### Given passage ###

Created by Sam Cole
Pseudonym of Mike Nicol and Joanne Hichens
In Cape Greed (2009), Cape Town cops VINCENT SALDANA and JEFFREY “MULLET” MENDES have had enough. They figure the time is right to go private, now that even “the scum” have human rights now and the streets are getting more dangerous than ever.
The plan is to make some dough, and avoid the “gun stuff.” But recent widower Vince has a little problem with booze, and Mullet’s been known to supplement his income with a little pot dealing.
For those who find Alexander McCall Smith‘s take on Africa to be a little too sweet and genteel, this gritty, dark and tautly written series is the antidote. And vice versa.
It’s a noirish sliver shoved under the fingernails of western readers’ expectations; a book that strips away the smug, laissez-faire cultural insularity and slaps us across the face with the ground zero reality of post-Apartheid Cape Town. This is not your grandfather’s Africa – there are no lions, elephants or studly white explorers in pith helmets trotted out here – nor is it the current sound bite Africa of dictators, child soldiers and heartbreaking video of famine and AIDS epidemics.

### Information supplied ###

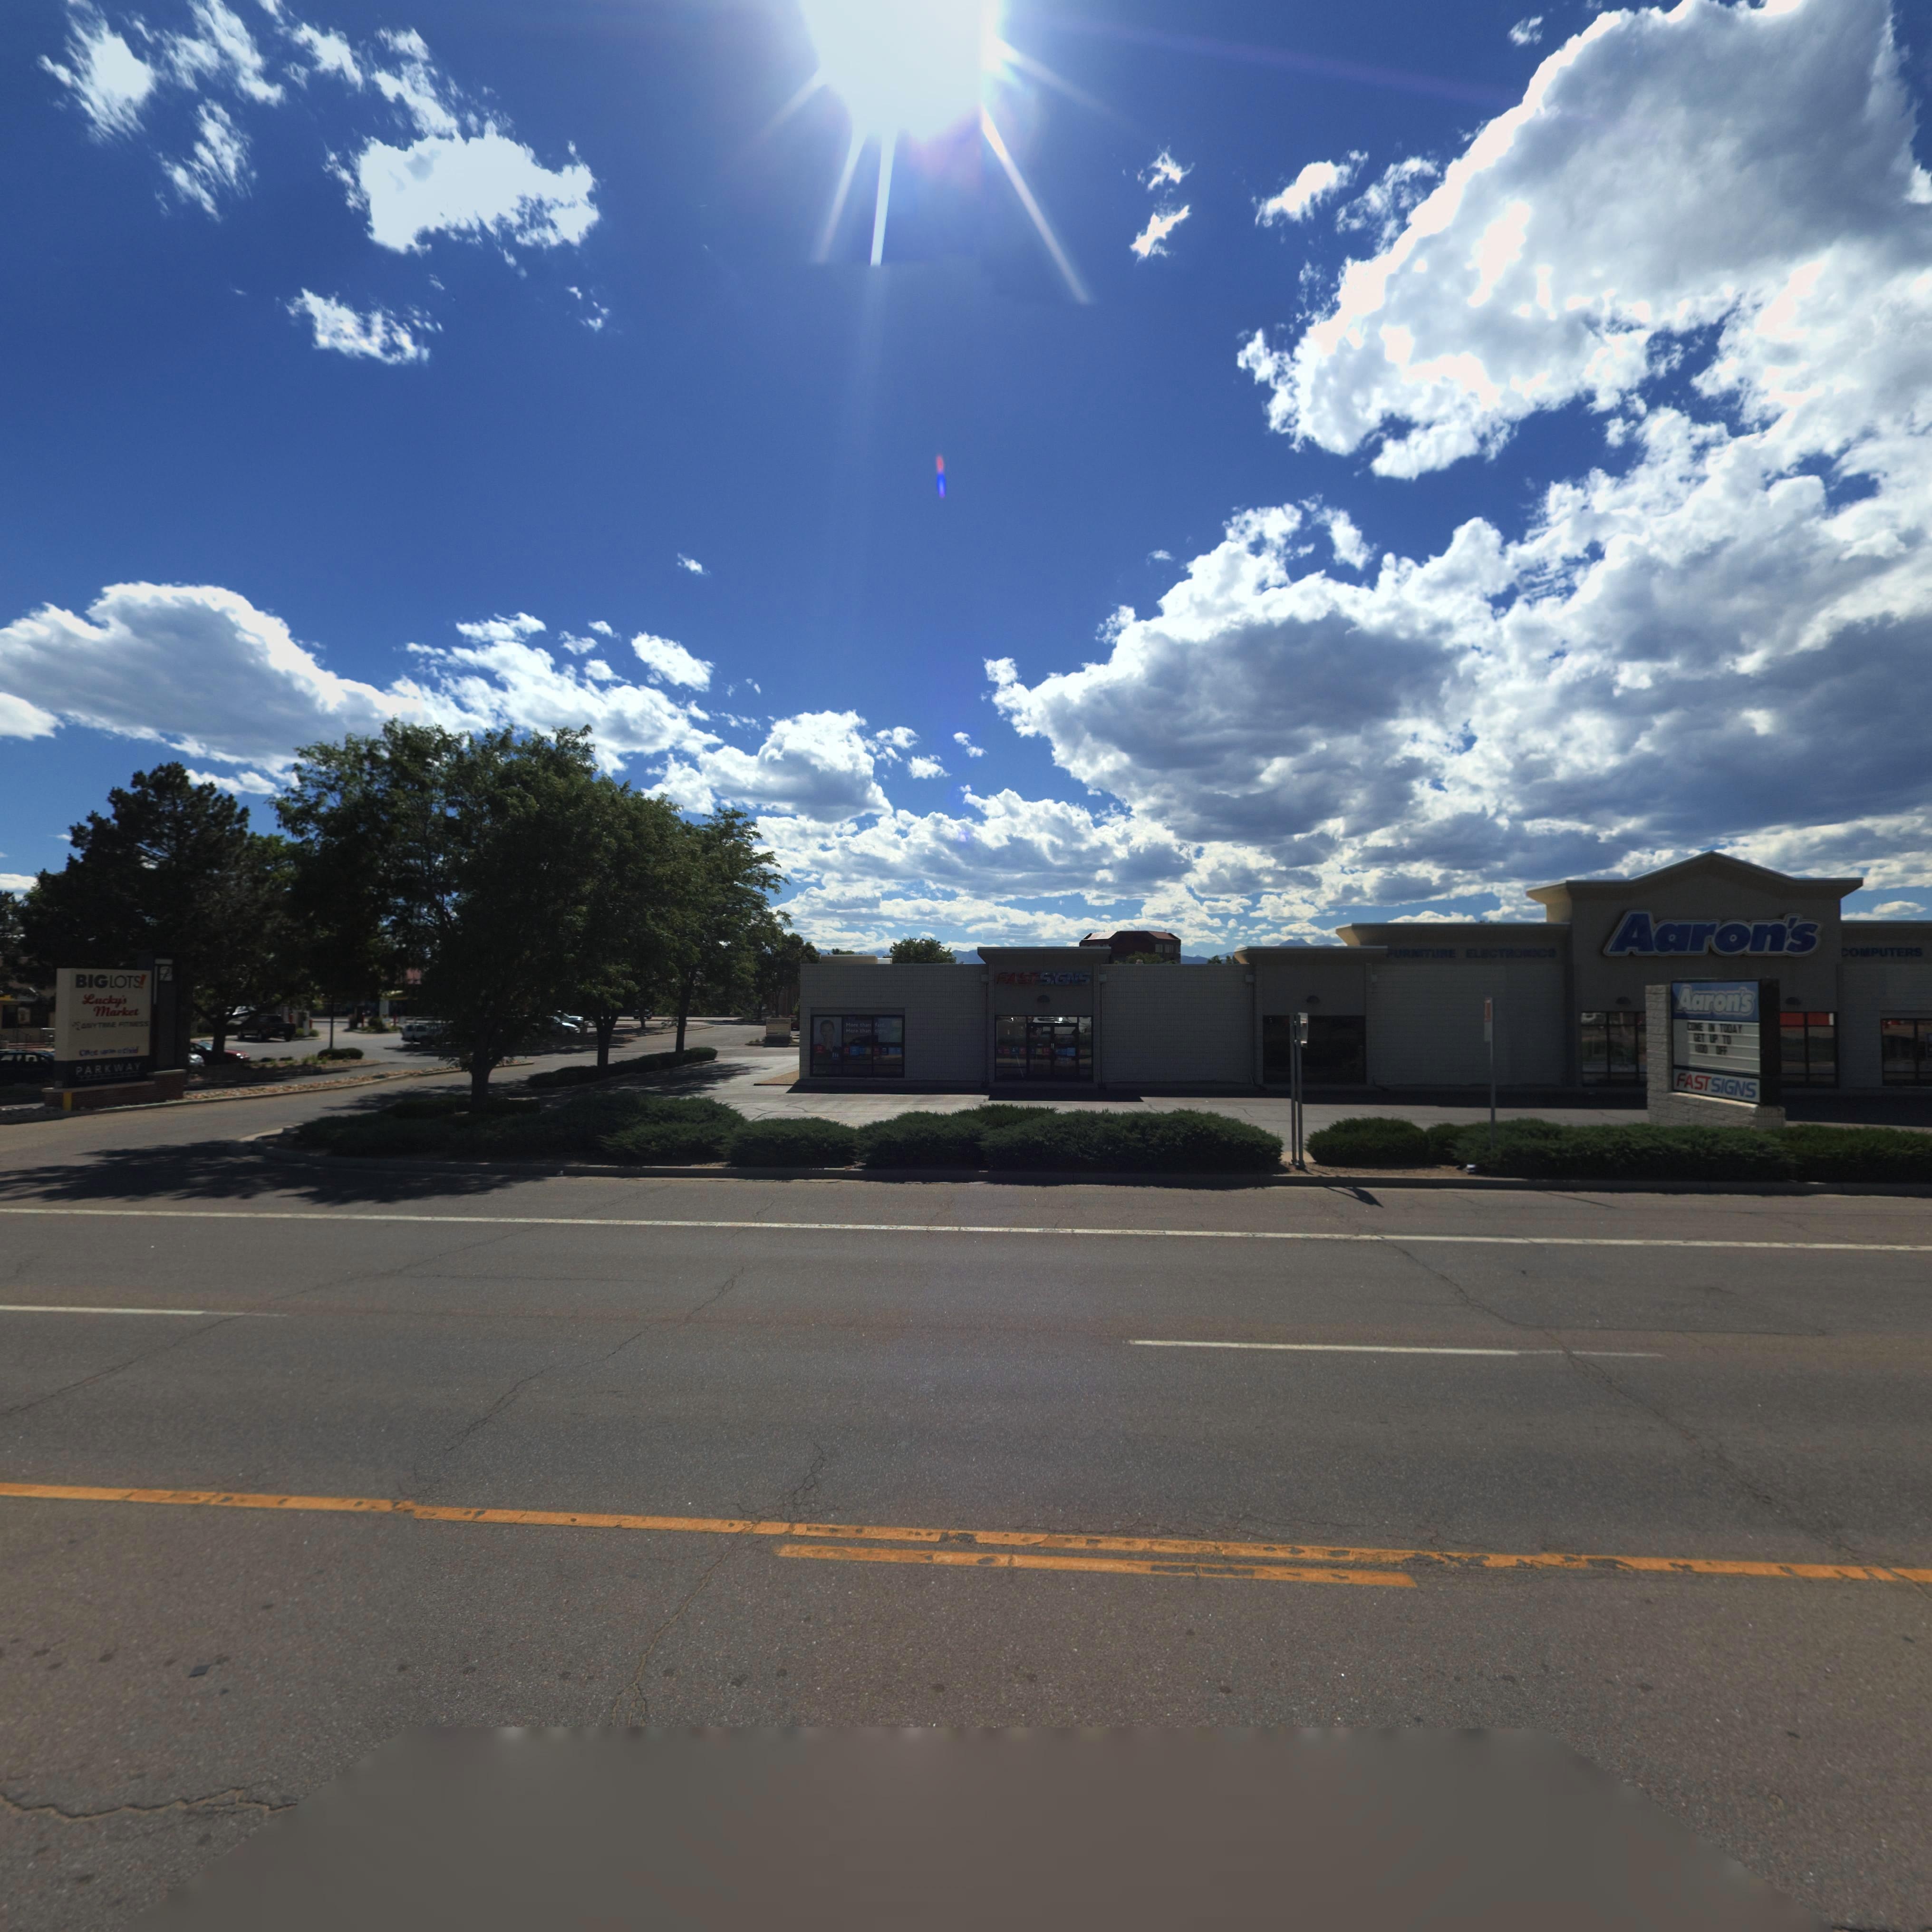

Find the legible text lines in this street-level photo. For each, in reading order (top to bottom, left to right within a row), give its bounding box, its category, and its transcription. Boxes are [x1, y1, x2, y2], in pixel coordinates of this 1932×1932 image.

###

◆ **Task requirements**:
• a. Write out the part of the Cape Greed write-up from "The plan is" up to and including "little pot dealing.".
• b. In the Cape Greed write-up, what does Mullet sometimes do to add to his income?

◆ **Results by task**:
• a.
The plan is to make some dough, and avoid the “gun stuff.” But recent widower Vince has a little problem with booze, and Mullet’s been known to supplement his income with a little pot dealing.

• b. He does a little pot dealing.